• **The problem**
Leaving out every image, restate all the records word for word.

• **Records for processing**
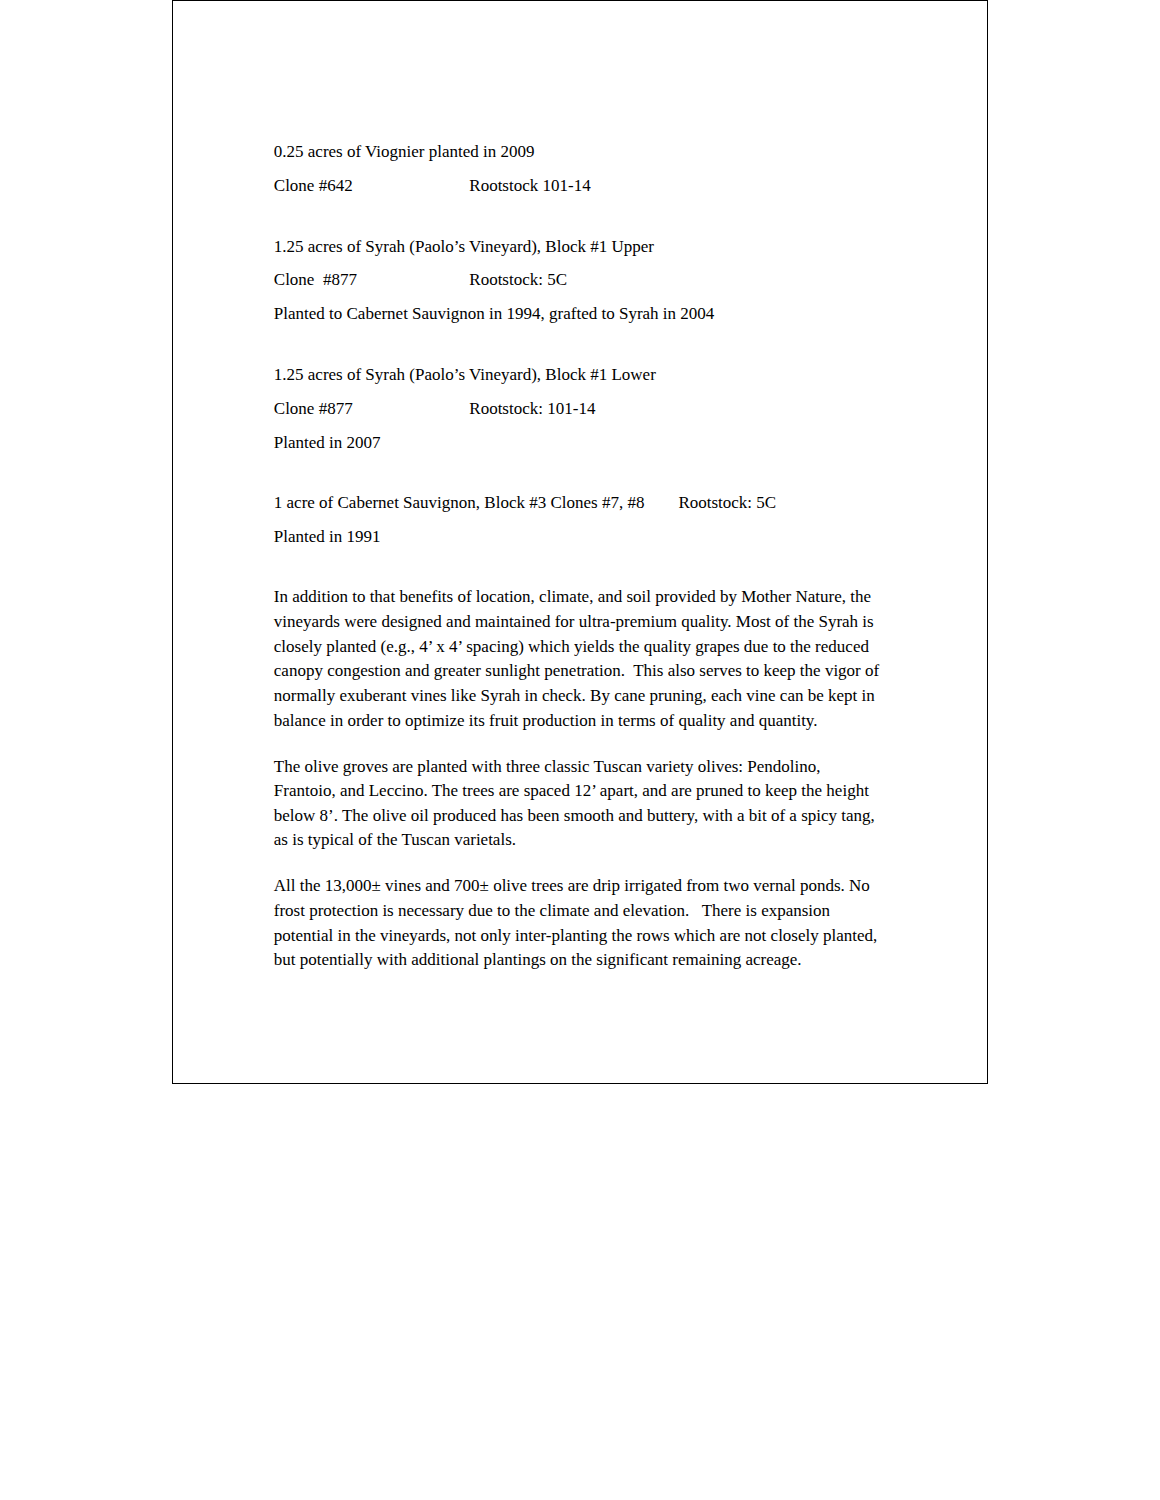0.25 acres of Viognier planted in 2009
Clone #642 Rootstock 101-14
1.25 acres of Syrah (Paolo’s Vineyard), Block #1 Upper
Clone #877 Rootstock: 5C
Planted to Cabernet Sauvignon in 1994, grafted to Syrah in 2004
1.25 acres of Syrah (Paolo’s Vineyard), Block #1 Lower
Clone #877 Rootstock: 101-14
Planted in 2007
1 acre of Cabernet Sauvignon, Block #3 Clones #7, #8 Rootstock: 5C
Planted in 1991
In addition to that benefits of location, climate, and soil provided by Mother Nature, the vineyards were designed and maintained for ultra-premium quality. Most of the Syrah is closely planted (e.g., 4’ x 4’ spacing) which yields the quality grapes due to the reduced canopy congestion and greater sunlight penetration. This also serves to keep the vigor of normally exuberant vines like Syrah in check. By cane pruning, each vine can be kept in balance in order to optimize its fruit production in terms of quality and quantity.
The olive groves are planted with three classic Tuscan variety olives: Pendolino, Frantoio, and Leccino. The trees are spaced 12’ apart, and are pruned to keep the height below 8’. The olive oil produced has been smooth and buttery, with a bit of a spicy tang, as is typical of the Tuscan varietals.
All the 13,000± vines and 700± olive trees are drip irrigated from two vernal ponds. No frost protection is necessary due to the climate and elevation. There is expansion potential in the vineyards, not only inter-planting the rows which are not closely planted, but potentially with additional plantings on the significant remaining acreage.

• **Task output**
0.25 acres of Viognier planted in 2009
Clone #642 Rootstock 101-14
1.25 acres of Syrah (Paolo’s Vineyard), Block #1 Upper
Clone #877 Rootstock: 5C
Planted to Cabernet Sauvignon in 1994, grafted to Syrah in 2004
1.25 acres of Syrah (Paolo’s Vineyard), Block #1 Lower
Clone #877 Rootstock: 101-14
Planted in 2007
1 acre of Cabernet Sauvignon, Block #3 Clones #7, #8 Rootstock: 5C
Planted in 1991
In addition to that benefits of location, climate, and soil provided by Mother Nature, the vineyards were designed and maintained for ultra-premium quality. Most of the Syrah is closely planted (e.g., 4’ x 4’ spacing) which yields the quality grapes due to the reduced canopy congestion and greater sunlight penetration. This also serves to keep the vigor of normally exuberant vines like Syrah in check. By cane pruning, each vine can be kept in balance in order to optimize its fruit production in terms of quality and quantity.
The olive groves are planted with three classic Tuscan variety olives: Pendolino, Frantoio, and Leccino. The trees are spaced 12’ apart, and are pruned to keep the height below 8’. The olive oil produced has been smooth and buttery, with a bit of a spicy tang, as is typical of the Tuscan varietals.
All the 13,000± vines and 700± olive trees are drip irrigated from two vernal ponds. No frost protection is necessary due to the climate and elevation. There is expansion potential in the vineyards, not only inter-planting the rows which are not closely planted, but potentially with additional plantings on the significant remaining acreage.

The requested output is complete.